Start of Block

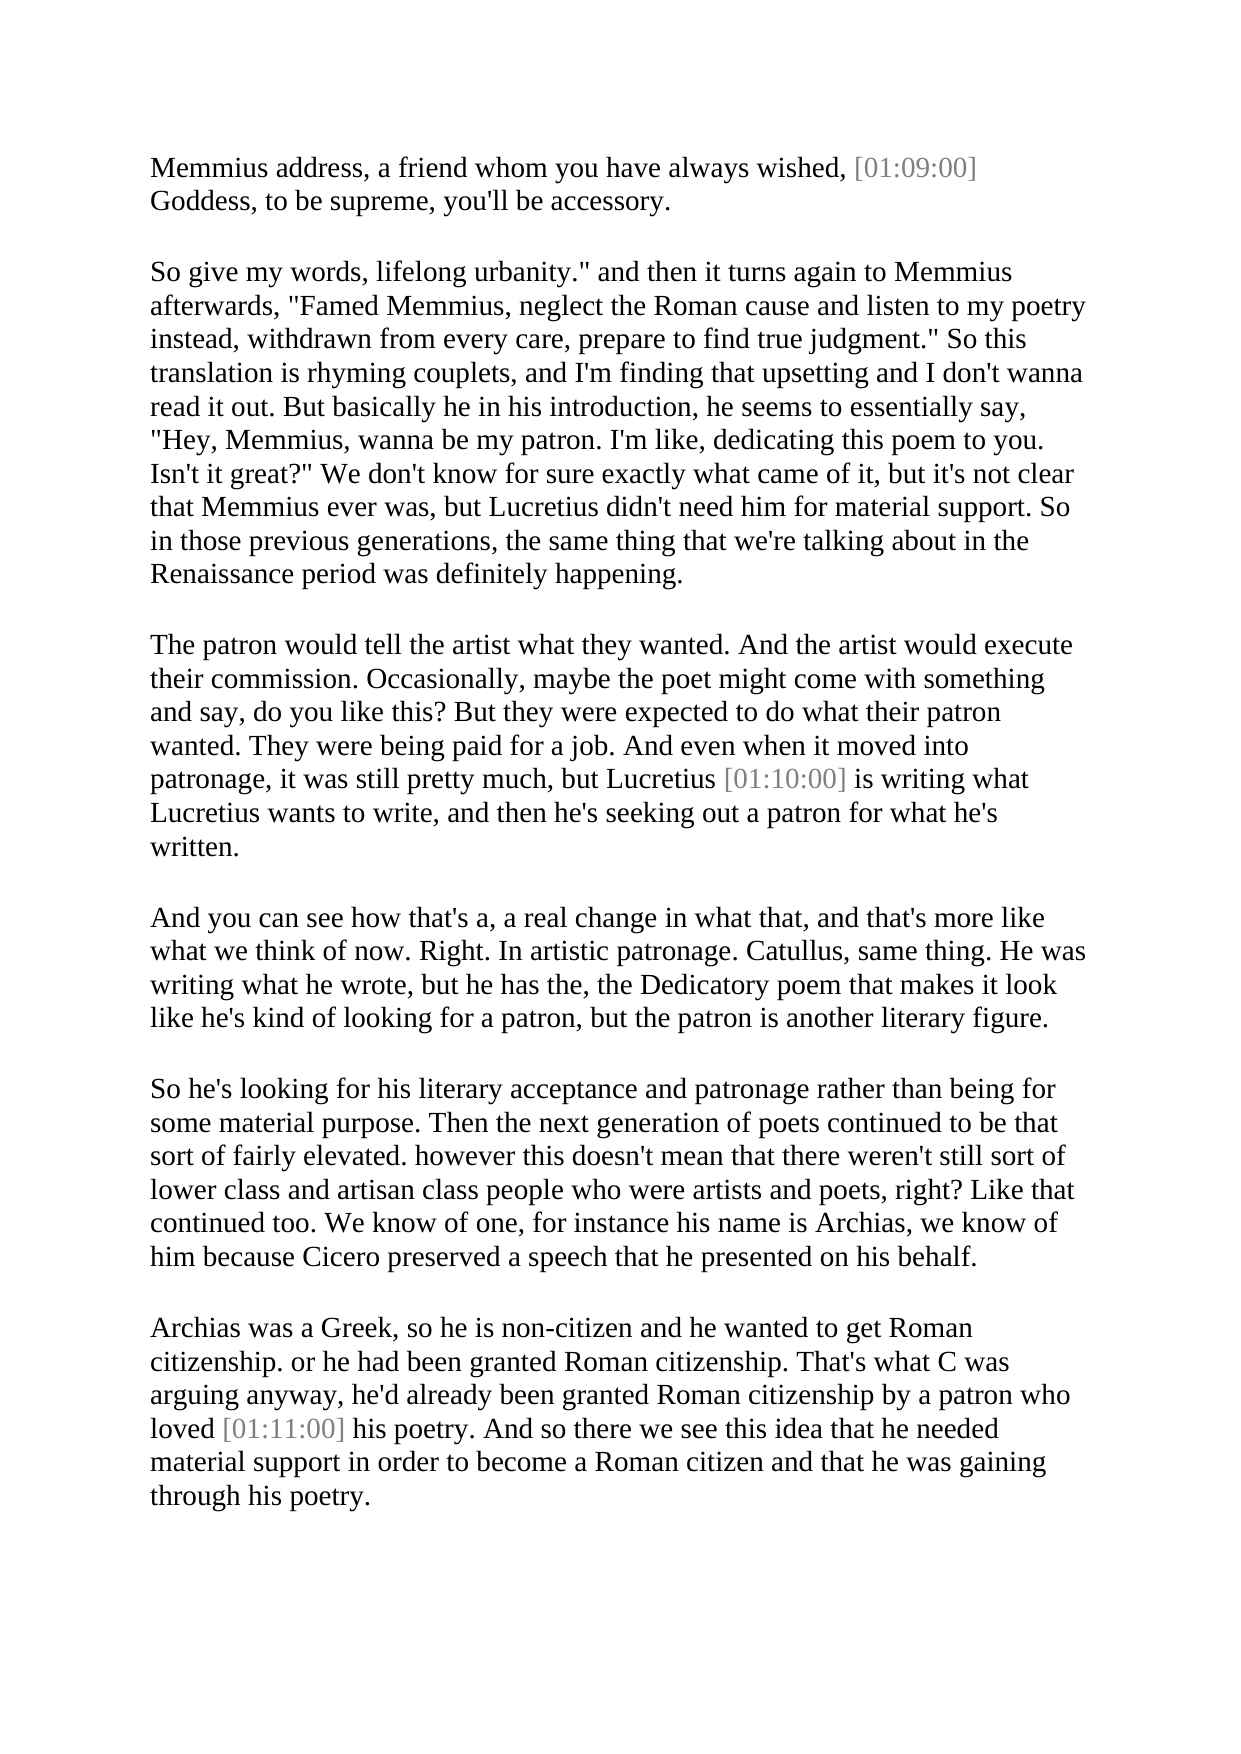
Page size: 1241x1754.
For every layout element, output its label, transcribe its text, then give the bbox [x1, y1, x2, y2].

text The patron would tell the artist what they wanted. And the artist would execute their commission. Occasionally, maybe the poet might come with something and say, do you like this? But they were expected to do what their patron wanted. They were being paid for a job. And even when it moved into patronage, it was still pretty much, but Lucretius [01:10:00] is writing what Lucretius wants to write, and then he's seeking out a patron for what he's written. [150, 627, 1090, 862]
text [150, 150, 1090, 217]
text So he's looking for his literary acceptance and patronage rather than being for some material purpose. Then the next generation of poets continued to be that sort of fairly elevated. however this doesn't mean that there weren't still sort of lower class and artisan class people who were artists and poets, right? Like that continued too. We know of one, for instance his name is Archias, we know of him because Cicero preserved a speech that he presented on his behalf. [150, 1071, 1090, 1273]
text And you can see how that's a, a real change in what that, and that's more like what we think of now. Right. In artistic patronage. Catullus, same thing. He was writing what he wrote, but he has the, the Dedicatory poem that makes it look like he's kind of looking for a patron, but the patron is another literary figure. [150, 900, 1090, 1034]
text Archias was a Greek, so he is non-citizen and he wanted to get Roman citizenship. or he had been granted Roman citizenship. That's what C was arguing anyway, he'd already been granted Roman citizenship by a patron who loved [01:11:00] his poetry. And so there we see this idea that he needed material support in order to become a Roman citizen and that he was gaining through his poetry. [150, 1310, 1090, 1511]
text So give my words, lifelong urbanity." and then it turns again to Memmius afterwards, "Famed Memmius, neglect the Roman cause and listen to my poetry instead, withdrawn from every care, prepare to find true judgment." So this translation is rhyming couplets, and I'm finding that upsetting and I don't wanna read it out. But basically he in his introduction, he seems to essentially say, "Hey, Memmius, wanna be my patron. I'm like, dedicating this poem to you. Isn't it great?" We don't know for sure exactly what came of it, but it's not clear that Memmius ever was, but Lucretius didn't need him for material support. So in those previous generations, the same thing that we're talking about in the Renaissance period was definitely happening. [150, 254, 1090, 590]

End of Block

▶ WHAT THIS TASK INVOLVES: The material must be returned exactly, with its pictures omitted.

▶ ANSWER BOX:
Page size: 1241x1754.
For every layout element, output its label, transcribe its text, then give the bbox [x1, y1, x2, y2].

text The patron would tell the artist what they wanted. And the artist would execute their commission. Occasionally, maybe the poet might come with something and say, do you like this? But they were expected to do what their patron wanted. They were being paid for a job. And even when it moved into patronage, it was still pretty much, but Lucretius [01:10:00] is writing what Lucretius wants to write, and then he's seeking out a patron for what he's written. [150, 627, 1090, 862]
text [150, 150, 1090, 217]
text So he's looking for his literary acceptance and patronage rather than being for some material purpose. Then the next generation of poets continued to be that sort of fairly elevated. however this doesn't mean that there weren't still sort of lower class and artisan class people who were artists and poets, right? Like that continued too. We know of one, for instance his name is Archias, we know of him because Cicero preserved a speech that he presented on his behalf. [150, 1071, 1090, 1273]
text And you can see how that's a, a real change in what that, and that's more like what we think of now. Right. In artistic patronage. Catullus, same thing. He was writing what he wrote, but he has the, the Dedicatory poem that makes it look like he's kind of looking for a patron, but the patron is another literary figure. [150, 900, 1090, 1034]
text Archias was a Greek, so he is non-citizen and he wanted to get Roman citizenship. or he had been granted Roman citizenship. That's what C was arguing anyway, he'd already been granted Roman citizenship by a patron who loved [01:11:00] his poetry. And so there we see this idea that he needed material support in order to become a Roman citizen and that he was gaining through his poetry. [150, 1310, 1090, 1511]
text So give my words, lifelong urbanity." and then it turns again to Memmius afterwards, "Famed Memmius, neglect the Roman cause and listen to my poetry instead, withdrawn from every care, prepare to find true judgment." So this translation is rhyming couplets, and I'm finding that upsetting and I don't wanna read it out. But basically he in his introduction, he seems to essentially say, "Hey, Memmius, wanna be my patron. I'm like, dedicating this poem to you. Isn't it great?" We don't know for sure exactly what came of it, but it's not clear that Memmius ever was, but Lucretius didn't need him for material support. So in those previous generations, the same thing that we're talking about in the Renaissance period was definitely happening. [150, 254, 1090, 590]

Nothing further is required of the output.